Economía del valor

Hubo un tiempo en el que a la mayoría nos preocupaba incorporarnos a las redes sociales y no alcanzar el número de contactos que otras personas ya habían conseguido. Al principio, esa ansiedad por estar presente parecía depender directamente de la cantidad de amigos, seguidores, lectores, … en Facebook, Twitter, LinkedIn, Foursquare o en los blogs personales y profesionales. Pocos años atrás, queríamos “llegar” al mayor número posible de personas con las que entablar relaciones de intercambio de ideas, opiniones, conocimiento, o sencillamente de ocio.

El número era lo importante. Abrir la comunicación a un colectivo lo más amplio posible parecía la fórmula que demostraba que éramos socialmente más activos, o más relevantes. Hasta que caímos en la cuenta de que sobraban los silencios entre tanto ruido. Que el exceso de información inútil podía llegar a ocultar a la interesante, y que el espacio público que creíamos enriquecedor nos costaba mantenerlo con una esperanzadora equiparación entre lo que aportábamos y lo que recibíamos.

De pronto, recordamos a R. Dunbar y su teoría de que una comunidad ideal debería estar constituida por unas 150 personas y que, para mantener una cierta cohesión del grupo, tendríamos que dedicar casi la mitad de nuestro tiempo a tareas de socialización. Entonces pensamos que la tecnología está para ayudarnos a ampliar esos espacios de relación, a facilitar la interconexión más allá de la más pura, simple y directa relación personal.

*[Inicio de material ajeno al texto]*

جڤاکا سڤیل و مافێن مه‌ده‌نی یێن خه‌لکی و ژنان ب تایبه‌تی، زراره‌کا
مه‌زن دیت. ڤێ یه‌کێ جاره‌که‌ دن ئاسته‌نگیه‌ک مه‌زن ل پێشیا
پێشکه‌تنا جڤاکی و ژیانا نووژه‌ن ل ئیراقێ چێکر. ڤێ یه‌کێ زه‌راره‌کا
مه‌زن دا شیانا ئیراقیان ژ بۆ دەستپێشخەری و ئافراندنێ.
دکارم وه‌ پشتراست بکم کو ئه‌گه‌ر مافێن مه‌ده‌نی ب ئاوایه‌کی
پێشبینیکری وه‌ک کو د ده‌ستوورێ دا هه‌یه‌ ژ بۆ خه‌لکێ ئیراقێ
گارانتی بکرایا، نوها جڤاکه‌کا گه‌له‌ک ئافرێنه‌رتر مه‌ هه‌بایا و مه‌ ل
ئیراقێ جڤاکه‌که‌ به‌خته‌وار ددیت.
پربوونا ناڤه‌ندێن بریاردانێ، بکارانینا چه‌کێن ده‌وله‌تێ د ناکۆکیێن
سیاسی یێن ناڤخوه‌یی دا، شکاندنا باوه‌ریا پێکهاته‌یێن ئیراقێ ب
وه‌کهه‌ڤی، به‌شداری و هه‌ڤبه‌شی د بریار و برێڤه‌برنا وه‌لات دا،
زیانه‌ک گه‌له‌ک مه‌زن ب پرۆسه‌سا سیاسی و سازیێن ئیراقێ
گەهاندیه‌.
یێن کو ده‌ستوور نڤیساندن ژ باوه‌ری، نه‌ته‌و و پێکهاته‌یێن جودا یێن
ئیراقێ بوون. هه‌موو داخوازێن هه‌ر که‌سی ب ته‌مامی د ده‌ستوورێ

Esto sería cierto si nos dedicásemos a construir redes sociales, no a usar las redes sociales como meros instrumentos para ubicarnos en un entorno donde pasaremos casi desapercibidos si no nos preocupamos de enriquecer nuestras conversaciones.

No se trata de ser permanentemente trascendentes pero sí de asumir el compromiso de aportar valor a los contenidos, de ayudar a crear pequeños o grandes movimientos sociales que provoquen la consolidación de los principios que caracterizan a las personas en su lado más humano y creativo. Y de fomentar el cambio de aquellos que hipotecan o condicionan su futuro y el de su entorno.

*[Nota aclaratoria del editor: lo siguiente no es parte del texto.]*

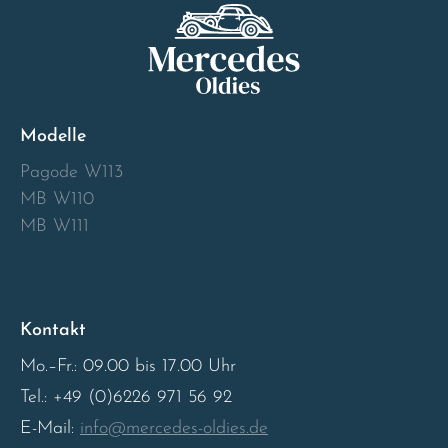
Modelle
Pagode W113
MB W110
MB W111
Kontakt
Mo.–Fr.: 09.00 bis 17.00 Uhr
Tel.: +49 (0)6226 971 56 92
E-Mail:
info@mercedes-oldies.de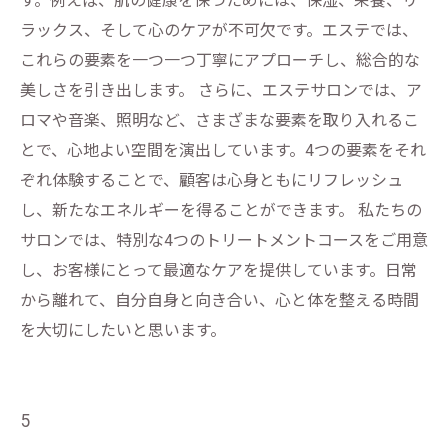
す。例えば、肌の健康を保つためには、保湿、栄養、リ
ラックス、そして心のケアが不可欠です。エステでは、
これらの要素を一つ一つ丁寧にアプローチし、総合的な
美しさを引き出します。 さらに、エステサロンでは、ア
ロマや音楽、照明など、さまざまな要素を取り入れるこ
とで、心地よい空間を演出しています。4つの要素をそれ
ぞれ体験することで、顧客は心身ともにリフレッシュ
し、新たなエネルギーを得ることができます。 私たちの
サロンでは、特別な4つのトリートメントコースをご用意
し、お客様にとって最適なケアを提供しています。日常
から離れて、自分自身と向き合い、心と体を整える時間
を大切にしたいと思います。
5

En el artículo anterior (“La compañía. El marketing frente al caos”) nos referimos a cómo personas y empresas debíamos afrontar la crisis sistémica que nos atenaza siendo, por un lado, conscientes de que no es una situación debida al azar la que afecta a una gran parte del occidente “civilizado” y, por otra parte, valientes a la hora de afrontar e impulsar el cambio del poder establecido.

Para ello, las redes sociales han de ser el nuevo espacio público donde la sociedad pueda deliberar, intercambiar conocimiento, aportar nuevas visiones políticas y convertirse en el contrapoder que compense la malévola arbitrariedad con que estados y grandes compañías manejan el porvenir de los ciudadanos.

No se trata de desarraigar o expropiar la capacidad de representación de los gobiernos respecto de los habitantes que democráticamente les han elegido, sino de precisamente devolverles esa capacidad de representación leal de sus intereses y demandas a partir de la creación de una renovada cultura de implicación mutua.

Y lo mismo ocurre en el lado empresarial. No se trata de erradicar el sistema económico de libre mercado sino de dar paso con decisión a fórmulas como el “open source marketing”, clara expresión de que los consumidores pueden adoptar también el papel de productores (“prosumers”),  de la misma forma que los autores amateurs consiguen inspirar a los profesionales y que amplios o reducidos colectivos de clientes pueden fijar las reglas de mercados reducidos y anticipar nuevas tendencias.

Si de algo nos ha de servir el caos estructural que nos domina es para afianzarnos en el convencimiento de que debemos abandonar el único camino que nos conduce a un mismo y fatal destino. Las reglas de los poderes político y económico tal como las conocemos han de ser recreadas y reformuladas, primero en la mente de todos los ciudadanos y, como fiel reflejo, en la de los gobernantes, directivos y empresarios.

Una nueva economía del valor aportado por todos se ha de imponer sobre la economía de la opresión y del desgaste social y emocional de unos muchos para el enriquecimiento y el ‘empoderamiento’ de unos pocos.

Tampoco estamos proponiendo nada excepcional. Recordemos el estudio de De Geus sobre las empresas más longevas (por encima de los 100 años) y sus características o rasgos comunes: sensibilidad hacia el mundo que les rodea, conciencia de su identidad, tolerancia hacia las nuevas ideas, no especulativas, valoración de las personas por encima de los activos, organización orientada al aprendizaje, dirección y control relajados y trascendencia de los intereses de la comunidad humana. Algunas continúan operando con una historia entre 200 y 700 años. Por algo será: llamémosle economía del valor.